How to avoid a specific pattern when using regular expression?

Question

I want to match a pattern like '2 years', '4 days' in a text, and meanwhile want to avoid a pattern like '2 years old', i.e., I don't want a 'old' following 'years'. I thought a negative lookahead (?!old) would help. But I don't know how to do it. I tried

r=regex.compile(r'\b(\d+)\s*(years?|months?|days?)\s*(?!old)\b')

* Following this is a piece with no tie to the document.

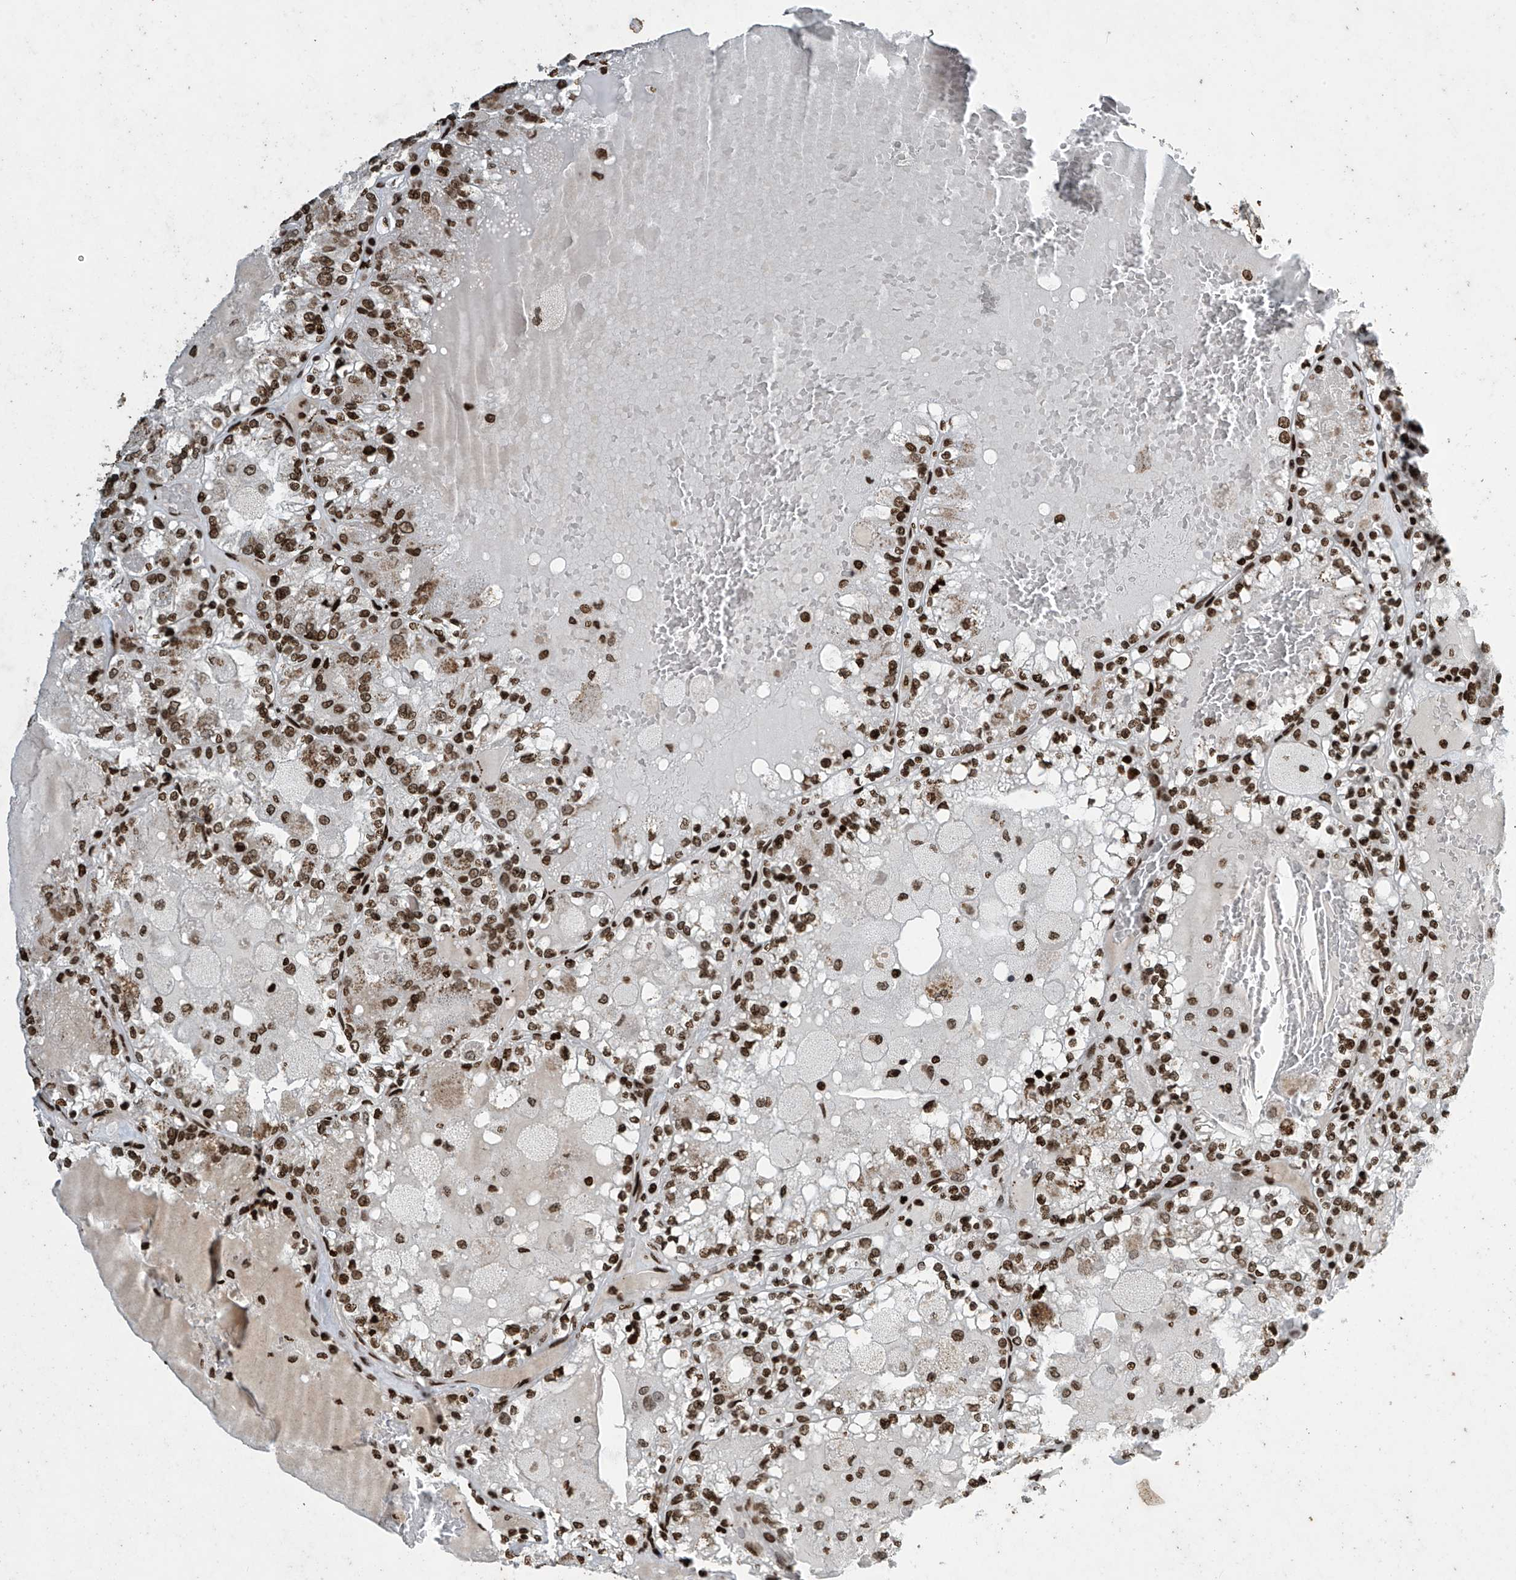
{"staining": {"intensity": "strong", "quantity": ">75%", "location": "nuclear"}, "tissue": "renal cancer", "cell_type": "Tumor cells", "image_type": "cancer", "snomed": [{"axis": "morphology", "description": "Adenocarcinoma, NOS"}, {"axis": "topography", "description": "Kidney"}], "caption": "The histopathology image demonstrates immunohistochemical staining of renal cancer. There is strong nuclear positivity is appreciated in approximately >75% of tumor cells.", "gene": "H4C16", "patient": {"sex": "female", "age": 56}}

but it still match '2 years'.

Answer 1

For a full match you can omit the capture groups, and if there should be at least a single whitespace char between the words and the digits you can repeat 1 or more times using \s+

To prevent partial matches, you can use word boundaries \b

\b\d+\s+(?:year|month|day)s?\b(?!\s+old\b)

The pattern matches

• \b\d+\s+ A word boundary, match 1+ digits and 1+ whitespace chars
• (?:year|month|day)s?\b Match any of the alternatives and optional s
• (?!\s+old\b) Negative lookahead, assert not 1+whitespace chars followed by old and a word boundary to the right

See a regex demo

Answer 2

Put \s* inside the lookahead:

r'\b(\d+)\s*(years?|months?|days?)(?!\s*old)\b'

As far as I understand, your regexp matched \s* zero times for the 2 years old case. The assertion fails since 2 years ends at word boundary and the content after it is space followed by old.